Distal Pancreatectomy is performed if the tumor is in the body or tail of the pancreas, the left side. Typically if a tumor is located in this area of the pancreas, symptoms develop slowly and are often undetected for some time, but if found this surgery can be performed. The surgeon will remove the body and tail of the pancreas and most often the spleen.
Total Pancreatectomy is performed when the tumor is located in such a way that the entire pancreas must be removed, or if there are multiple tumors in the pancreas. While life after this surgery is relatively normal the removal of the pancreas means that the patient will become diabetic and require insulin to control blood sugar levels as well as enzyme replacements.
Clinical trials are research studies that involve people and it is important to remember all approved drugs were at one point a clinical trial. Pancreatic cancer patients who partake in clinical trials typically have more successful outcomes. Because there are only some approved chemotherapies and treatment options for pancreatic cancer, none that guarantee a cure, it is key to ask your doctor about what clinical trials may be available to you.

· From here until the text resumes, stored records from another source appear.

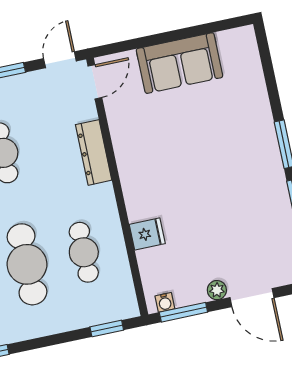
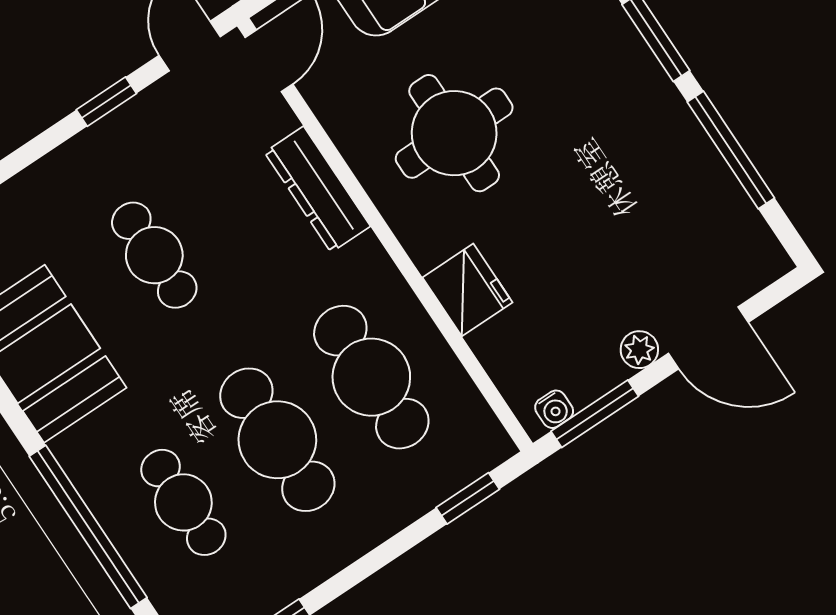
round table: (170, 152) -> (454, 133), added
fridge: (147, 234) -> (467, 290), width x1.38
cafe table: (84, 252) -> (371, 377), width x1.37, depth x1.35

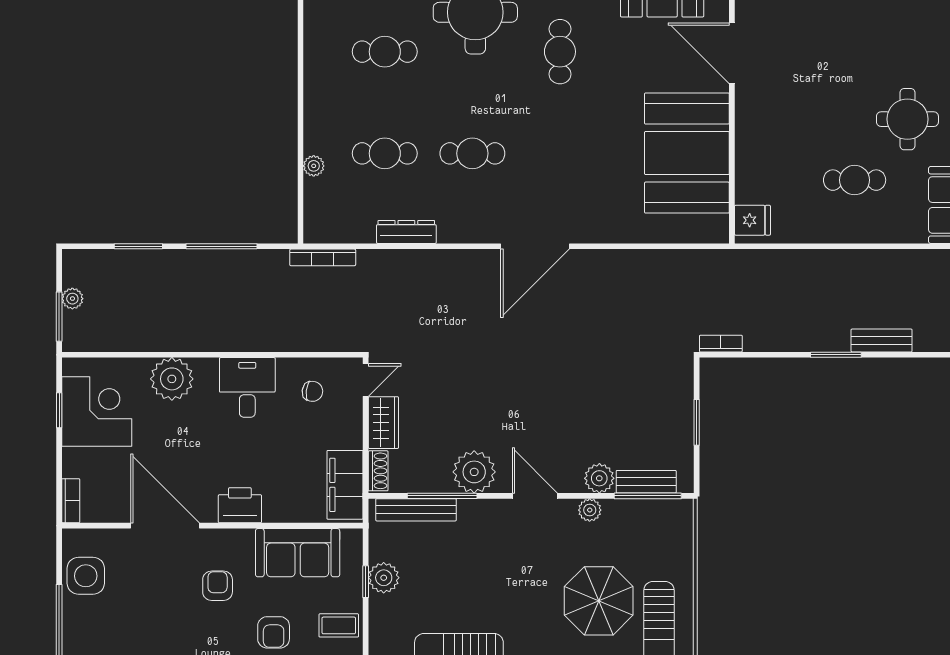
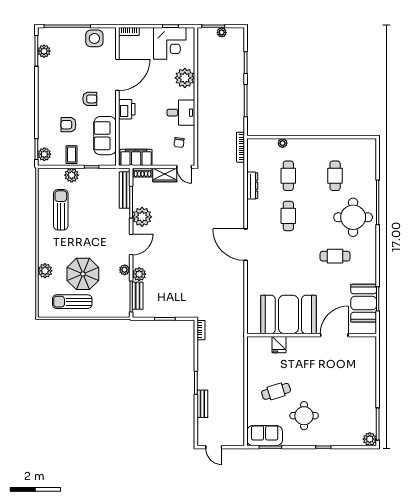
cafe table: (855, 180) -> (276, 391), turned 73
fridge: (752, 220) -> (279, 345), moved
plant: (384, 578) -> (72, 175), moved

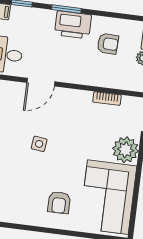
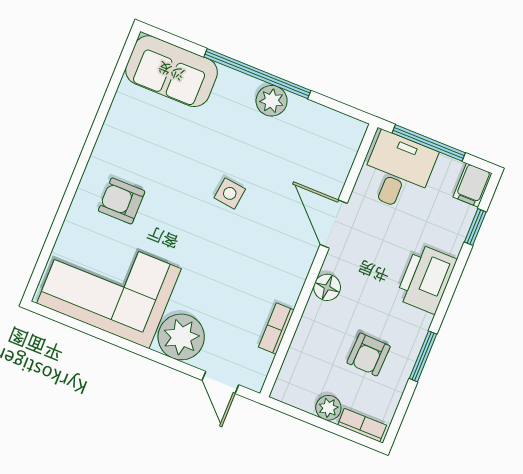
window: (66, 9) -> (423, 356), moved
printer: (73, 25) -> (426, 279), moved
floor lamp: (77, 76) -> (327, 287), added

Doctors will often refer patients to clinical trials once all other approved therapies and options have been exhausted, or if they fit the criteria for a specific trial available. Clinical trials are essential in finding a cure to diseases like pancreatic cancer. They offer knowledge about cancers that we are still trying to understand as well as help find ways to detect cancer earlier and better improve a patient’s quality of life.
Once pancreatic cancer has spread beyond the pancreas chemotherapy or a combination of therapies is likely a patient’s best option. While many cancers have therapies that can eliminate tumors and allow remission, pancreatic cancer is not one of them.

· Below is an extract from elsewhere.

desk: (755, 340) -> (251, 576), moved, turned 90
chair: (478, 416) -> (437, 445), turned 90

Chemotherapy uses drugs, or a combination of drugs, to kill cancer cells by preventing their growth and division. It is important to note that while attacking the bad cells growing in your body, chemotherapy also affects the good cells. There are currently 4 FDA approved chemotherapies for pancreatic cancer considered to be the standard options, as well as some chemotherapies and combinations of therapies with such positive results that they are included as standard treatments.

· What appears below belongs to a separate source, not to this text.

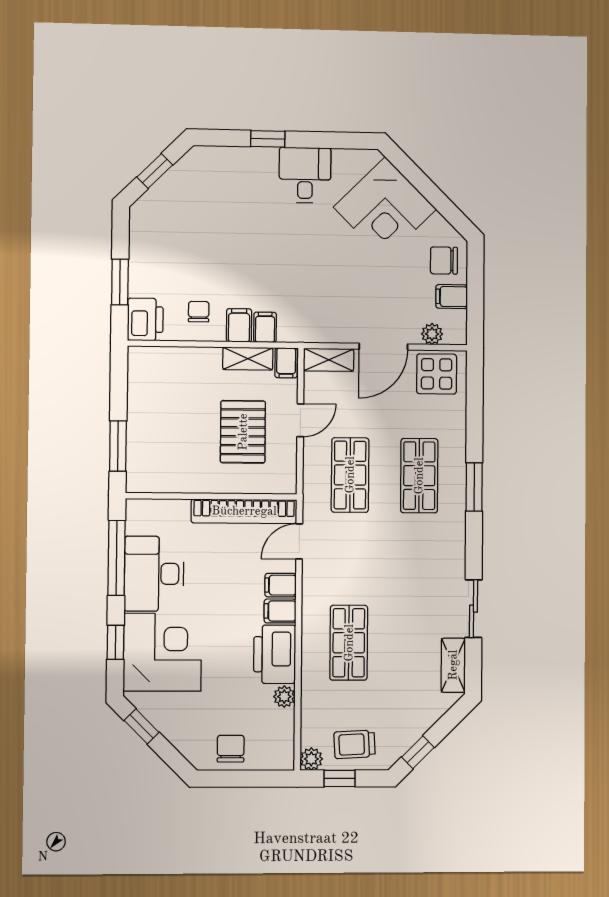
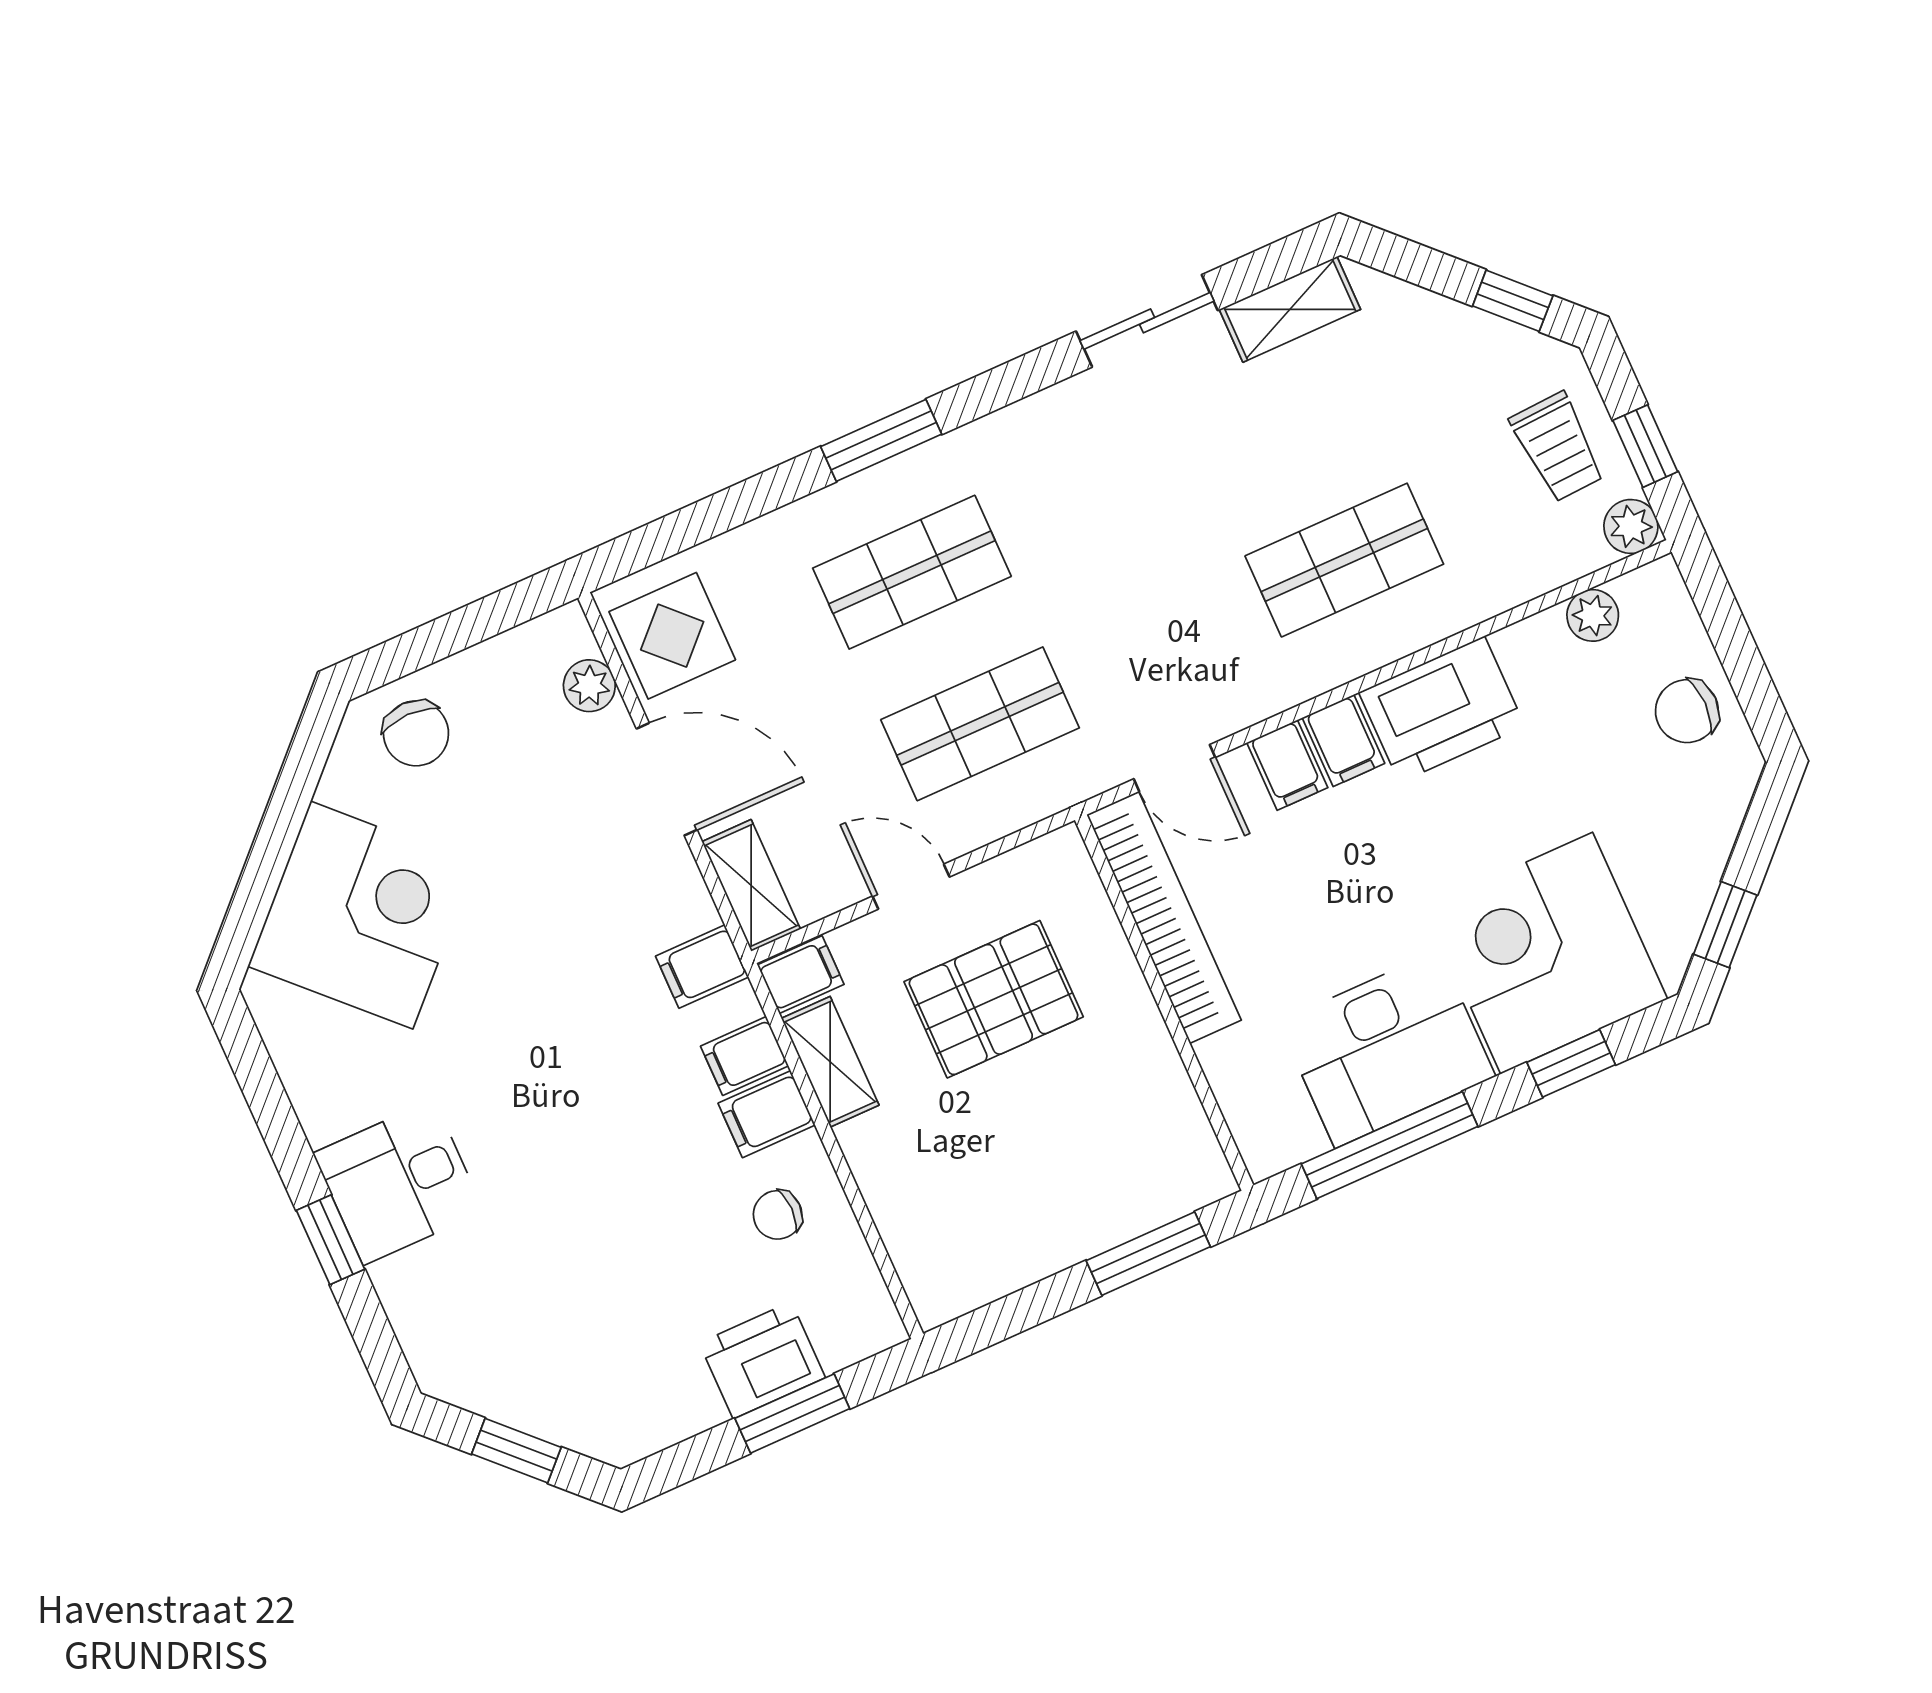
desk: (305, 175) -> (399, 1182), moved
filing cabinet: (452, 297) -> (702, 967), moved, turned 90
printer: (145, 319) -> (762, 1360), moved
plant: (284, 697) -> (1593, 615), moved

Radiation is a localized therapy that uses high-energy waves or protons to kill cancer cells. It has been shown that radiation can prevent pancreatic tumors from growing further and at times shrink, but doctors often use radiation to aid with pain caused by a tumor or to keep an inoperable tumor from growing. Radiation is localized and unlike chemotherapy, it does not treat cancer cells that may be in other areas of the body. Radiation can similarly be given as neoadjuvant therapy (prior to surgery to reduce a tumor for easier removal) or adjuvant therapy (after surgery to target any cancer cells left behind). Radiation can be used alone but is often used in conjunction with chemotherapy.
Targeted therapies are drugs used to fight specific aspects of a cancer cell, causing less harm to healthy cells. Targeted treatments can be used in many ways and are specified to your individual tumor and cancer.
Immunotherapy fuels the immune system to attack the cancer from within. There are a number of benefits to immunotherapy such as slowing or stopping tumor growth however there is still much to learn about which patients benefit most from immunotherapy.